What is the school's approach to promoting healthy eating and physical activity?

We encourage healthy eating through in school promotions and during our science and PSHE lessons. Breaktime snacks should consist of healthy options such as: fruit, cheese, vegetable sticks. Packed lunches should be balanced and promote healthy options. Our School Council helps promote healthy eating.

What is the school's approach to promoting language and communication development?

Through conversation, story-telling and role play, where children share their ideas with support and modelling from their teacher, and sensitive questioning that invites them to elaborate, children become comfortable using a rich range of vocabulary and language structures. We start our phonics programme, Read Write Inc. during the EYFS, where children develop their knowledge of the sounds that will help them with reading and writing.

What is the school's approach to promoting pupils' emotional and social development in EYFS?

Strong, warm and supportive relationships with adults enable children to learn understanding of their own feelings and those of others. Support children to manage their emotions, develop a positive sense of self, set themselves simple goals, have confidence in their abilities, and to persist and wait for what they want, directing attention as necessary. To best meet and support children’s emotions, we are sympathetic, warm, accepting and curious. We create connections and show empathy and listen fully to what a child is telling us, with their body language, actions, sounds and words.

We provide words and meanings to name and express emotions, so children can practice how to handle them as they arise. We encourage children to talk about their feelings, like anger or wanting something so badly they snatched it, while also being clear about limits.

What is the school's approach to supporting pupils with additional learning needs?

We offer a graduated response to ensure all the children's needs are met within school.

What is the typical school day for a pupil in the early years foundation stage?

We start the day by sitting on the carpet and doing the register, which is where we check that everyone is at school. We then go through a visual timetable for the day, so we know what is happening.

During the day, at the beginning of each session we have a small teaching input. This is where we learn about new things. We have a phonics session every day and we also have an English and Maths input. During the week we also have fun finding out about the world and carrying out creative activities. At the end of each day, we sit for story times and singing too before we say goodbye and greet our adults.

After our carpet inputs we get lots of time to explore the activities in the classroom and outside. We can choose where we want to go and have access to both the indoors and outdoors.

Sometimes, we get to choose which resources we want in the different areas, and we also get to explore the exciting activities that the adults have planned for us. Here are some examples of the activities on offer inside and then outside in our learning environment.

We play outside, whatever the weather!

So, please bring your wellies and waterproofs to school.

Every day we have snack (fruit, milk or water) and lunch at school. After lunch, we play on the big playground with our friends.

After a busy day we all work as a team to tidy up and then we collect our things and sit on our own special spot on the carpet.
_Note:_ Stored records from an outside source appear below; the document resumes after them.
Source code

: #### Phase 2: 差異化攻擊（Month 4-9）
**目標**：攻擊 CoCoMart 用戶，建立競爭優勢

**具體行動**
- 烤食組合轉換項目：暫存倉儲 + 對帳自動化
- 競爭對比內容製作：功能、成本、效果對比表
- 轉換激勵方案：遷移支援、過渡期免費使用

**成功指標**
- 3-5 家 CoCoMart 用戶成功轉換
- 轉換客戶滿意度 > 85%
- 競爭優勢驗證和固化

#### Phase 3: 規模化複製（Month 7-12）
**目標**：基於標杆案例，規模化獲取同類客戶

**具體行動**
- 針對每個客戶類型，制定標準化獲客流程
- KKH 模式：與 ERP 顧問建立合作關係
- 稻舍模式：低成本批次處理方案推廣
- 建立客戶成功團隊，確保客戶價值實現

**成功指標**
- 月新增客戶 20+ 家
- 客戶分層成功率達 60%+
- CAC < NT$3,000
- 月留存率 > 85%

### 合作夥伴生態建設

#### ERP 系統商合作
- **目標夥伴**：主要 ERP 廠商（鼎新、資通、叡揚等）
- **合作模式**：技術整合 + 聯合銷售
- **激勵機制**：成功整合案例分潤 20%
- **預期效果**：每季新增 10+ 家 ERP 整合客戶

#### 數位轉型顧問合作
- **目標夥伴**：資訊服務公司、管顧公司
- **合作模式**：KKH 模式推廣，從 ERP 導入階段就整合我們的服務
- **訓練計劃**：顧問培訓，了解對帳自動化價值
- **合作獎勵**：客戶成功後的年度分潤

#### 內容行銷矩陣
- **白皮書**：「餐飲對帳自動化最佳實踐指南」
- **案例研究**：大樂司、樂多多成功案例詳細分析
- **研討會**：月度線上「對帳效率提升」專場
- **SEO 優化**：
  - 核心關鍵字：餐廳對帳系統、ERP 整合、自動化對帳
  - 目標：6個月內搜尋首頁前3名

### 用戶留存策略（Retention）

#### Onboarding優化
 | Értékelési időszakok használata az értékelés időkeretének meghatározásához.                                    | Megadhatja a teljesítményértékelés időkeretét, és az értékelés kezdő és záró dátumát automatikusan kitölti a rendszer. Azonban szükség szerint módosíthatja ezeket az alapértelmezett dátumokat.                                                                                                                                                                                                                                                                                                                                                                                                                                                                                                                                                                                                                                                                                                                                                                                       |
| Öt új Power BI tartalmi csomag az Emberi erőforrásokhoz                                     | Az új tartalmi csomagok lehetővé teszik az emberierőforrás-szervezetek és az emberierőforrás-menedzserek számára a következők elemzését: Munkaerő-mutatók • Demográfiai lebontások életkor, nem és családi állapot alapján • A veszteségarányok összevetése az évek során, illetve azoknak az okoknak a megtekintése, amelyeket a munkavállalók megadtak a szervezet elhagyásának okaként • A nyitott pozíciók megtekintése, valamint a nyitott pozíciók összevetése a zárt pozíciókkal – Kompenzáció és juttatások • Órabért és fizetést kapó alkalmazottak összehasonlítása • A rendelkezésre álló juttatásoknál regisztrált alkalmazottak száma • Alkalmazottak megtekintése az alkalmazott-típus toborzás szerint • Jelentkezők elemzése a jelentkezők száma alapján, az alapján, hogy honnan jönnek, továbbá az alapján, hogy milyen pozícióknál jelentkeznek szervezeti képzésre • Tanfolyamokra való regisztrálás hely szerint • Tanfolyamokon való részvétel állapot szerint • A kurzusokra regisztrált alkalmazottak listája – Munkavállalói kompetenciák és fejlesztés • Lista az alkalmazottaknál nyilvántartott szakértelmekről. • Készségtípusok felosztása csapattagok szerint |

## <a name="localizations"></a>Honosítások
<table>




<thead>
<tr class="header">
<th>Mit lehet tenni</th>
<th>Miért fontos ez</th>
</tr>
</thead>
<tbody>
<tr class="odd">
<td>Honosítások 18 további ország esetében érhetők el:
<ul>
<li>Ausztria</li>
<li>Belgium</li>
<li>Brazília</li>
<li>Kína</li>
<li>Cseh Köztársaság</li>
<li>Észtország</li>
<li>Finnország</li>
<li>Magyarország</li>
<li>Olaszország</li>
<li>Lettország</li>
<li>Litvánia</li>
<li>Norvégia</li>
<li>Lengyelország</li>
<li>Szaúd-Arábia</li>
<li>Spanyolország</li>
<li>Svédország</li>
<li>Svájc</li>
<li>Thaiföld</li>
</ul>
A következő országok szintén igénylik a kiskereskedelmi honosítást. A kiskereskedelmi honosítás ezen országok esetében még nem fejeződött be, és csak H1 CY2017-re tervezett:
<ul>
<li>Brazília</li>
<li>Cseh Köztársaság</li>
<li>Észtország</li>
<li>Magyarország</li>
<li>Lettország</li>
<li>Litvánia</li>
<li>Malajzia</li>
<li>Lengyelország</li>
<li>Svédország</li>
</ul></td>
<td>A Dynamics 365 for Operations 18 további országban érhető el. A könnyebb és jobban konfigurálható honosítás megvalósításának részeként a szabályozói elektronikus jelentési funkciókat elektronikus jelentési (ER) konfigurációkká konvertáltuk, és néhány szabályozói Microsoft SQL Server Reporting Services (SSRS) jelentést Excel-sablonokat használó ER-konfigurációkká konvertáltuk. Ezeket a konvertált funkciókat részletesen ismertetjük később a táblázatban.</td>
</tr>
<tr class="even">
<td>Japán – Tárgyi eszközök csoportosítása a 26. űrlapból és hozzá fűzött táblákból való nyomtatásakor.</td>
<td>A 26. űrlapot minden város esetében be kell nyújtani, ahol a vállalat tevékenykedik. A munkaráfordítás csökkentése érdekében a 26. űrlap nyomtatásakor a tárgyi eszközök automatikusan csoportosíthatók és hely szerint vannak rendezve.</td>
We reflect on the day and our learning and we sing songs and read stories.

At the end of the day, we say goodbye to our friends. Your teacher will call your name when they have seen your adult. It is then time to go home and rest after your busy day so that you are ready for the next day!

What support is available for pupils who are struggling?

We have an experienced team of dedicated staff who support all children throughout the school. The Early Years team work with our pastoral and SEN teams, as well as the Senior Leadership Team, to ensure we discuss and put in place measures that can help and support pupils who are struggling. We offer high care and warmth to enable all children to work through challenges they are facing.